第48期 #25

川辺

 川辺の砂利ところころと可愛い石ころを見つめて、クマのできた目をこすっていた。さらさらとはいかないけれど、健気に流れている川の匂いが微かに漂っている。私は今すぐにでも同化しそうなぐらいただ薄暗い夕暮れの川辺に佇んで、密かにまるく座っている。
 虫がぶーんと飛んできた。ぶーんと私の周りをはしゃぎながら飛び去ると、興味は右上に見える石橋に向ったようだ。石橋には犬を連れてるだろうおじいさんが一人、のそのそと散歩をしている。おじいさんと犬なら、朝散歩すればいいのにと思うのは私だけだろうか。
 おじいさんは立ち止まって川の流れを見ている。決して綺麗とはいえないけれど、この川を見ていたくなる気持ちは分かる気がする。昔からおとなしくてちょっぴり寂しい気持ちを抱いてきた。川の気持ちなんてわかるわけないくせに、そんなふうに思わせるのがこの川だ。それはきっとただ流れているだけの川だから。座禅を組んでいるような川だから、沿っている、そう思った。

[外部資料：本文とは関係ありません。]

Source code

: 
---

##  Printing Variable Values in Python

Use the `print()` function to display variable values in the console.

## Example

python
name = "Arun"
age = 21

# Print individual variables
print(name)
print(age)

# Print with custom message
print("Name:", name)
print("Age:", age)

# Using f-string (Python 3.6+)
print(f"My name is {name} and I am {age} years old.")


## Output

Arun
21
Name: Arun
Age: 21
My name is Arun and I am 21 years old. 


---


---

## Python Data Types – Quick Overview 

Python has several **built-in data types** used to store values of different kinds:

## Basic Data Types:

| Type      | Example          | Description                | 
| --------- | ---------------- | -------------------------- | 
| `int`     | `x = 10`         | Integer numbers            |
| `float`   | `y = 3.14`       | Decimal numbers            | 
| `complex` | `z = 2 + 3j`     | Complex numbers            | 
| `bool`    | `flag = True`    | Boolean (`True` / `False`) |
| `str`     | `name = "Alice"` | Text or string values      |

 中途半端に欠けた月が見え始めると、少し風が吹いてきた。私はますます縮こまって、より目立たなくなってしまった。少し寒い。肌寒いというのに、体は眠りたがっている。まずい。このまま寝たら逝ってしまうかもしれない。もう少し頑張って生きていたいので、私は目を見開いてみた。目の前にどんどん明るさを失っていく水面が映し出される。凹凸のない水面は緩くラップを張ったような感じだ。なんだか川に触れたくなった。
 ゆっくりと立ち上がって川の流れを私の手で遮断してみる。冷たい。手の甲も平も違和感がたっぷりとしたが、それはちょっとした快感にも似ていた。川の水は特別なのかもしれない。
 手の感覚が川の水に慣れてきて、調子に乗って手首まで浸からせたところでカップラーメンの容器が見えた。その瞬間一気に私の気持ちが萎えた。汚いよ。たんなる汚い水に変わってしまった。カップラーメンをここで食べるな。というよりゴミは持ち帰れ。
 くぼんだ目がサインを出している。やっぱりここで寝てしまおうか。少し背中が痛いだろうけど、少なくとも私はこの川が好きだからなんとかなる。でもうつ伏せになってしまったらどうしよう、その前に仰向けに寝るつもりなのか。
 さっきのおじいさんはやっぱり犬を連れて散歩していた。虫の音は何も聞こえなくなった。日暮れが刻々と進む中、川はそんなことなどどうでもよさそうに涼しげに流れている。